A partir de 10 de maio, começa a transição para um novo modelo, no qual os benefícios poderão ser aceitos em diferentes maquininhas e estabelecimentos, independentemente da empresa emissora ou da bandeira. Em novembro, está prevista a interoperabilidade plena do sistema, quando qualquer cartão do PAT deverá ser aceito em qualquer maquininha de pagamento no Brasil, de forma semelhante ao que já ocorre com os cartões de crédito.

Arranjos de rede fechada continuarão permitidos apenas para operadoras que atendam até 500 mil trabalhadores. Acima desse limite, os sistemas deverão ser abertos em até 180 dias, garantindo maior liberdade de escolha, concorrência e integração entre bandeiras.

Objetivos

O decreto tem como objetivo modernizar e democratizar o Programa de Alimentação do Trabalhador, que completa 50 anos. A proposta é ampliar o número de trabalhadores e empresas credenciadas, reduzir custos para os estabelecimentos, combater práticas predatórias e desconcentrar o mercado, promovendo maior concorrência e inovação tecnológica.

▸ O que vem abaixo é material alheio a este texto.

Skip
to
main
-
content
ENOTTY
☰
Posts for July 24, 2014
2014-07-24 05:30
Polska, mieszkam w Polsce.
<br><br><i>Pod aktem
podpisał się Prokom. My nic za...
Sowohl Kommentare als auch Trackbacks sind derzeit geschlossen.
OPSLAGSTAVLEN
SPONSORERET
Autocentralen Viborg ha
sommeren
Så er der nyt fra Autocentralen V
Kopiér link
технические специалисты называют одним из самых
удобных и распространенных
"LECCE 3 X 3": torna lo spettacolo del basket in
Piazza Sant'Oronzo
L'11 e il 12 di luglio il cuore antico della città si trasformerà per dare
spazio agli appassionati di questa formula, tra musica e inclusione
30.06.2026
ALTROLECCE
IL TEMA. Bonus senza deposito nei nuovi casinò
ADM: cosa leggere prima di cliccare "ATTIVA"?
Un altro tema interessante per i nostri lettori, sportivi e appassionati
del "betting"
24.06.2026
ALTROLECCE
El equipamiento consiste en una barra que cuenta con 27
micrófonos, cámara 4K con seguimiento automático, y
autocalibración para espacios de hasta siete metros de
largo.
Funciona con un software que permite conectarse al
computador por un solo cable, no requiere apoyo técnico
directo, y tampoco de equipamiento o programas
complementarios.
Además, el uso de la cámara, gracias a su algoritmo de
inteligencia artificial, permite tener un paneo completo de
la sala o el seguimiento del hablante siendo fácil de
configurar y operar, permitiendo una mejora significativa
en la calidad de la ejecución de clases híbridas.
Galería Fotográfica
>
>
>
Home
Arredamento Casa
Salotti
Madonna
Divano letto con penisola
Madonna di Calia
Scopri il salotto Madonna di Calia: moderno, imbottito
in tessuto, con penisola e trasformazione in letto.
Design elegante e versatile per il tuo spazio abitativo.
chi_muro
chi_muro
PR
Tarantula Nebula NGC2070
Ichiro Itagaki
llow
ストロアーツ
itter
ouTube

Com regras mais claras e mecanismos de controle aprimorados, o novo decreto fortalece a fiscalização do PAT, evita distorções contratuais e assegura que os recursos do programa sejam usados exclusivamente para a alimentação dos trabalhadores. A fiscalização do cumprimento das novas regras ficará a cargo do Ministério do Trabalho e Emprego, por meio da Secretaria de Inspeção do Trabalho .

Impactos

Para os trabalhadores, o decreto garante maior liberdade de escolha e melhor aceitação dos cartões, já que a interoperabilidade entre bandeiras ampliará a rede de estabelecimentos onde o benefício poderá ser utilizado. O valor do benefício não será alterado, e o PAT continuará sendo exclusivo para alimentação. Fica expressamente proibido o uso dos recursos para outras finalidades, como academias, farmácias, planos de saúde, cursos, crédito ou cashback .

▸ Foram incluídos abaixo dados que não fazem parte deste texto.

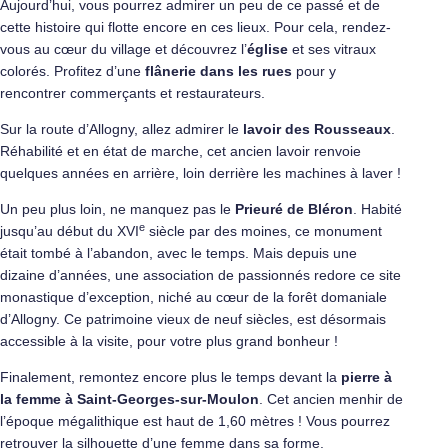
Aujourd’hui, vous pourrez admirer un peu de ce passé et de
cette histoire qui flotte encore en ces lieux. Pour cela, rendez-
vous au cœur du village et découvrez l’
église
et ses vitraux
colorés. Profitez d’une
flânerie dans les rues
pour y
rencontrer commerçants et restaurateurs.
Sur la route d’Allogny, allez admirer le
lavoir des Rousseaux
.
Réhabilité et en état de marche, cet ancien lavoir renvoie
quelques années en arrière, loin derrière les machines à laver !
Un peu plus loin, ne manquez pas le
Prieuré de Bléron
. Habité
e
jusqu’au début du XVI
siècle par des moines, ce monument
était tombé à l’abandon, avec le temps. Mais depuis une
dizaine d’années, une association de passionnés redore ce site
monastique d’exception, niché au cœur de la forêt domaniale
d’Allogny. Ce patrimoine vieux de neuf siècles, est désormais
accessible à la visite, pour votre plus grand bonheur !
Finalement, remontez encore plus le temps devant la
pierre à
la femme
à Saint-Georges-sur-Moulon
. Cet ancien menhir de
l’époque mégalithique est haut de 1,60 mètres ! Vous pourrez
retrouver la silhouette d’une femme dans sa forme.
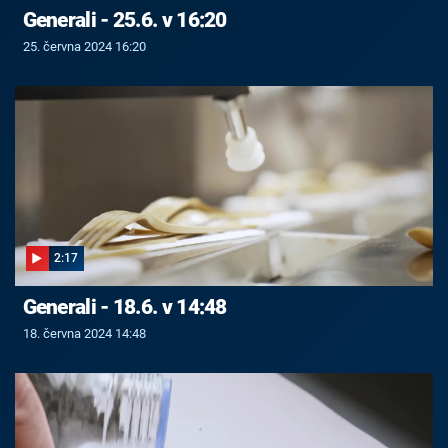
Generali - 25.6. v 16:20
25. června 2024 16:20
2:17
Generali - 18.6. v 14:48
18. června 2024 14:48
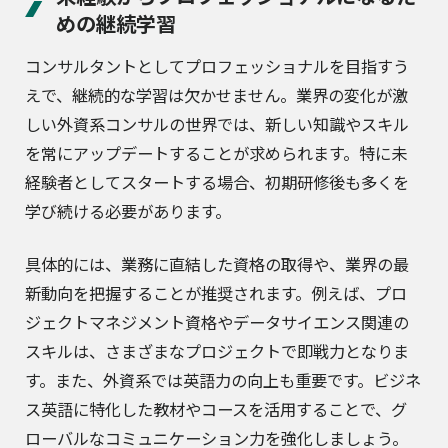
めの継続学習
コンサルタントとしてプロフェッショナルを目指すう
えで、継続的な学習は欠かせません。業界の変化が激
しい外資系コンサルの世界では、新しい知識やスキル
を常にアップデートすることが求められます。特に未
経験者としてスタートする場合、初期研修後も多くを
学び続ける必要があります。
具体的には、業務に直結した資格の取得や、業界の最
新動向を把握することが推奨されます。例えば、プロ
ジェクトマネジメント資格やデータサイエンス関連の
スキルは、さまざまなプロジェクトで即戦力となりま
す。また、外資系では英語力の向上も重要です。ビジネ
ス英語に特化した教材やコースを活用することで、グ
ローバルなコミュニケーション力を強化しましょう。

Para os estabelecimentos, a principal vantagem é a melhora no fluxo de recebimentos, com repasse financeiro em até 15 dias corridos. O novo modelo traz maior previsibilidade, ampliação da rede de aceitação e contratos mais equilibrados, com regras uniformes para todos os participantes do sistema.

Para as empresas beneficiárias, não haverá aumento de custos nem necessidade de alterar o valor dos benefícios concedidos. O decreto define responsabilidades de forma mais clara, reforça a segurança jurídica e reduz distorções de mercado ao estabelecer limites para as taxas cobradas pelas operadoras. Contratos em desacordo com as novas regras não poderão ser prorrogados e deverão ser adequados dentro dos prazos de transição de 90, 180 ou 360 dias, conforme o tema tratado.

Vedações e responsabilidades

O decreto também proíbe vantagens indevidas entre empregadores e operadoras, como cashback, descontos, bonificações, patrocínios, ações de marketing ou qualquer tipo de benefício financeiro indireto. Exclusividades entre bandeiras em arranjos abertos também ficam vedadas. O objetivo é garantir que todo o valor destinado ao benefício seja revertido integralmente à alimentação do trabalhador.

Além disso, o normativo reforça a responsabilidade dos empregadores em orientar corretamente os trabalhadores sobre o uso do benefício, assegurar a destinação exclusiva à alimentação e manter a regularidade cadastral junto ao Ministério do Trabalho e Emprego .

Com essas mudanças, o governo busca fortalecer o Programa de Alimentação do Trabalhador, garantindo que o benefício cumpra seu papel original: promover saúde e bem-estar, estimular a economia e fortalecer o setor de alimentação no país.